• What is expected: Respond with nothing but the number of lines in this data that include the word "волынке".

(Extracted page text data)
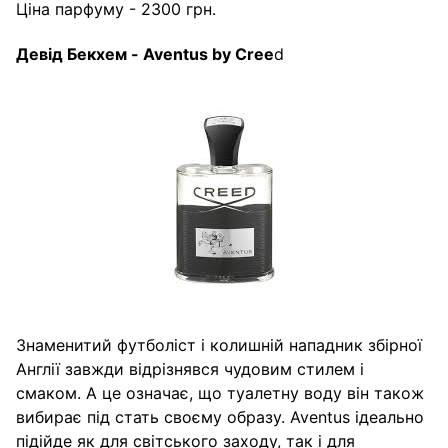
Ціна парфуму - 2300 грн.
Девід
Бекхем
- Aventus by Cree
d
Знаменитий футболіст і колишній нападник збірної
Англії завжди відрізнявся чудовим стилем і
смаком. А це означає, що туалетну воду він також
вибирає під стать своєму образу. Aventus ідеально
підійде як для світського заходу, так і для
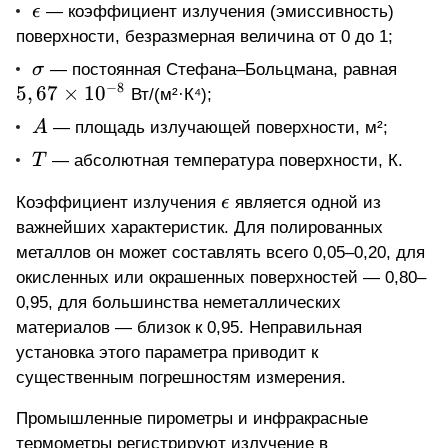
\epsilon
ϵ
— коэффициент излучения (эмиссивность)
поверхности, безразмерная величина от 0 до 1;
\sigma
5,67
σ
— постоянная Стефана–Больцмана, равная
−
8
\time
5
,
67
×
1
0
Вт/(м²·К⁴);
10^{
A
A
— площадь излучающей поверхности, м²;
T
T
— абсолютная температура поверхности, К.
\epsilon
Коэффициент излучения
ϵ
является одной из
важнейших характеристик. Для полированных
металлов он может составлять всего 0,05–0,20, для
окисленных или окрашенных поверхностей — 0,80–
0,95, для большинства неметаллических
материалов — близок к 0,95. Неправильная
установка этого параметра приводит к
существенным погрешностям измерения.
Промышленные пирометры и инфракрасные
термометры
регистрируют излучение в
---
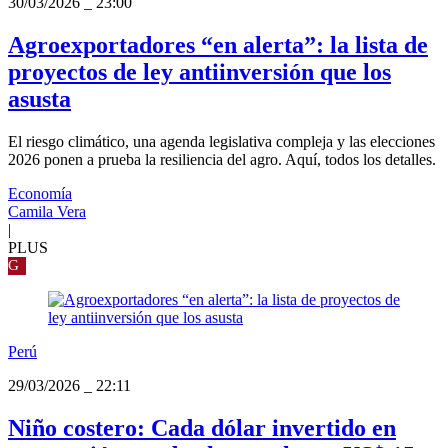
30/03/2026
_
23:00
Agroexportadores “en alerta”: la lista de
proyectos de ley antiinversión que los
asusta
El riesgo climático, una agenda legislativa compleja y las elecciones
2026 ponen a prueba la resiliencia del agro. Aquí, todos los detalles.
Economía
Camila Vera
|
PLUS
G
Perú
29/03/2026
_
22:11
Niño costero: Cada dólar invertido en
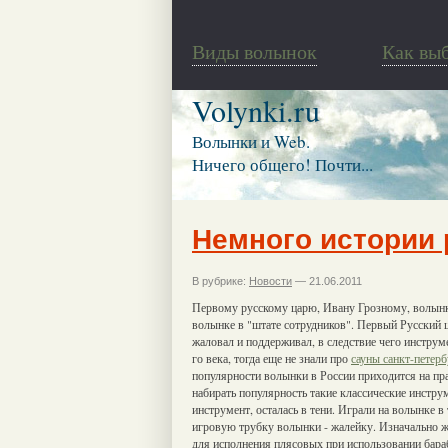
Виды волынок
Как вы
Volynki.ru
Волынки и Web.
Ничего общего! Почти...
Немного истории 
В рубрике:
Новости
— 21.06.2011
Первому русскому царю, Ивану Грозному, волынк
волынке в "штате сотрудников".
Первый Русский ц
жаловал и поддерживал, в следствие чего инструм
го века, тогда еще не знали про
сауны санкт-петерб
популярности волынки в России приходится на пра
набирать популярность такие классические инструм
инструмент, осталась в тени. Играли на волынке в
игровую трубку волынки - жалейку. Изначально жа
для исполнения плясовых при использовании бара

• Solution to the problem: 2